Hey, the actual exception can be seen in the logs above:
(_RemoteRayXGBoostActor pid=11076) Exception in thread Thread-2:
(_RemoteRayXGBoostActor pid=11076) Traceback (most recent call last):
(_RemoteRayXGBoostActor pid=11076) File "/home/ray/anaconda3/lib/python3.9/threading.py", line 973, in _bootstrap_inner
(_RemoteRayXGBoostActor pid=11076) self.run()
(_RemoteRayXGBoostActor pid=11076) File "/home/ray/anaconda3/lib/python3.9/threading.py", line 910, in run
(_RemoteRayXGBoostActor pid=11076) self._target(*self._args, **self._kwargs)
(_RemoteRayXGBoostActor pid=11076) File "/home/ray/anaconda3/lib/python3.9/site-packages/xgboost_ray/main.py", line 612, in _train
(_RemoteRayXGBoostActor pid=11076) local_dtrain = _get_dmatrix(dtrain, self._data[dtrain])
(_RemoteRayXGBoostActor pid=11076) File "/home/ray/anaconda3/lib/python3.9/site-packages/xgboost_ray/main.py", line 345, in _get_dmatrix
(_RemoteRayXGBoostActor pid=11076) matrix = xgb.DMatrix(**param)
(_RemoteRayXGBoostActor pid=11076) File "/home/ray/anaconda3/lib/python3.9/site-packages/xgboost/core.py", line 620, in inner_f
(_RemoteRayXGBoostActor pid=11076) return func(**kwargs)
(_RemoteRayXGBoostActor pid=11076) File "/home/ray/anaconda3/lib/python3.9/site-packages/xgboost/core.py", line 766, in __init__
(_RemoteRayXGBoostActor pid=11076) self.feature_names = feature_names
(_RemoteRayXGBoostActor pid=11076) File "/home/ray/anaconda3/lib/python3.9/site-packages/xgboost/core.py", line 1164, in feature_names
(_RemoteRayXGBoostActor pid=11076) raise ValueError('feature_names must be string, and may not contain [, ] or <')
(_RemoteRayXGBoostActor pid=11076) ValueError: feature_names must be string, and may not contain [, ] or <
The problem is that the CountVectorizer
preprocessor creates columns with names that contain characters XGBoost is unhappy about. We can easily fix that by adding a BatchMapper
preprocessor which will fix the column names by replacing the characters with their names:
import ray
from ray.air.config import ScalingConfig
from ray.train.xgboost import XGBoostTrainer
from ray.data.preprocessors import BatchMapper, Chain, CountVectorizer
import pandas as pd
from sklearn.datasets import fetch_20newsgroups
twenty_train = fetch_20newsgroups(subset="train", shuffle=True, random_state=42)
# Create dask dataframe
df = pd.DataFrame(
{"text": twenty_train.data[:100], "target": twenty_train.target[:100]}
)
ds = ray.data.from_pandas(df)
# Split data into train and validation.
train_dataset, valid_dataset = ds.train_test_split(test_size=0.2, seed=42)

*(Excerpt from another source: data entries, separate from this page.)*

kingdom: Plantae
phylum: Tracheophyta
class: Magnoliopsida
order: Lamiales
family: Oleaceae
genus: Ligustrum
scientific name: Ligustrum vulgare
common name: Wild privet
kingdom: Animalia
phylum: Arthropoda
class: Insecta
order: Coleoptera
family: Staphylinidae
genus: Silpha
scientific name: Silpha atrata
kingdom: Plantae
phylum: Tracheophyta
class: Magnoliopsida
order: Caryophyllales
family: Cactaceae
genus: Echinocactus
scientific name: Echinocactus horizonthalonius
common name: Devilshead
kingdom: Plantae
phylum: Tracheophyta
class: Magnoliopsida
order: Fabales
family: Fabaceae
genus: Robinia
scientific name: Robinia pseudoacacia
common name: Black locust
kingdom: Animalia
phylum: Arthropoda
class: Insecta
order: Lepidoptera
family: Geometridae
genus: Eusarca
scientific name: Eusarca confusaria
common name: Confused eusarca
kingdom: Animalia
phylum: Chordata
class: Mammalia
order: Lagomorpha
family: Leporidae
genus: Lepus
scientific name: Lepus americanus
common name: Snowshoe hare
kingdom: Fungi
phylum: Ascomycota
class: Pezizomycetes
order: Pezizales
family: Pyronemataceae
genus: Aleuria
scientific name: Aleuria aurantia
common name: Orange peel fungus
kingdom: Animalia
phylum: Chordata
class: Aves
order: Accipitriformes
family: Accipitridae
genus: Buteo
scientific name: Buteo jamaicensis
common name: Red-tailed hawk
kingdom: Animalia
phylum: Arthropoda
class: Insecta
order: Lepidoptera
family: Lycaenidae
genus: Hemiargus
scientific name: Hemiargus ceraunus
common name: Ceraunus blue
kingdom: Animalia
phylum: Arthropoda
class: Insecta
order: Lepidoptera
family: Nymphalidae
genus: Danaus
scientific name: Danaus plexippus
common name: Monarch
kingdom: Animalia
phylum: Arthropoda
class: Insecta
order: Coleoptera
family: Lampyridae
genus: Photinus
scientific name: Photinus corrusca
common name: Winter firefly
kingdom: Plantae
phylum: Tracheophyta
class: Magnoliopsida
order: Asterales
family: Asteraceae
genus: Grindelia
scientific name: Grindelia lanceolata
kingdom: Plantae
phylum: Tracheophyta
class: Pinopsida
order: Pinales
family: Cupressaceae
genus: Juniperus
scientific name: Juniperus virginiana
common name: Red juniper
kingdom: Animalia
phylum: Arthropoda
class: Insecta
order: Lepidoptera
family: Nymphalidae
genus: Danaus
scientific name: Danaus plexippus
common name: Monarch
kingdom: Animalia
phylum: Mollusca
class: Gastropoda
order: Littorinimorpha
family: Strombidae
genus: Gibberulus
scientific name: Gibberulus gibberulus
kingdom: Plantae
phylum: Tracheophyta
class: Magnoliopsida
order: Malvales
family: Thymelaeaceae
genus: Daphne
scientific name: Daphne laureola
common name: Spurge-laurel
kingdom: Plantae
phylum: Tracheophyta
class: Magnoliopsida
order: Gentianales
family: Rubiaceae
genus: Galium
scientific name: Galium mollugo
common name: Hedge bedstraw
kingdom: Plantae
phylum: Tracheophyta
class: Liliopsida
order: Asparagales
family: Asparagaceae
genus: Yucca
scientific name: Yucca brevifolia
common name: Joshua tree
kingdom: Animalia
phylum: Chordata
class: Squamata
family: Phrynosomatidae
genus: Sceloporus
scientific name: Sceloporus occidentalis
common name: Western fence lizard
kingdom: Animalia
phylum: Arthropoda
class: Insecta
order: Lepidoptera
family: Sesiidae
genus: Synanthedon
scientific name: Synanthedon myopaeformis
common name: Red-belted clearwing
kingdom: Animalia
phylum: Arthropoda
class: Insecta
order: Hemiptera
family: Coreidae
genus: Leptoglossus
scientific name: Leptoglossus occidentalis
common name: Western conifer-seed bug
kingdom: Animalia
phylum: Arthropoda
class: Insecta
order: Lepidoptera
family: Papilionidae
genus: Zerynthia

def fix_col_names(batch: pd.DataFrame) -> pd.DataFrame:
batch.columns = [
colname.replace(":", "COLON")
.replace(",", "COMMA")
.replace("<", "LT")
.replace(">", "GT")
.replace("[", "LBRACKET")
.replace("]", "RBRACKET")
for colname in batch.columns
]
return batch
preprocessor = Chain(
CountVectorizer(columns=["text"]), BatchMapper(fix_col_names, batch_format="pandas")
)
# XGBoost specific params
params = {
"tree_method": "approx",
"objective": "multi:softmax",
"eval_metric": ["merror"],
"num_class": df["target"].nunique(),
}
trainer = XGBoostTrainer(
scaling_config=ScalingConfig(num_workers=2, use_gpu=False),
label_column="target",
params=params,
datasets={"train": train_dataset, "valid": valid_dataset},
preprocessor=preprocessor,
num_boost_round=2,
)
result = trainer.fit()
This script should run successfully. Let me know if you have any other questions and please mark this answer as the solution if it worked for you!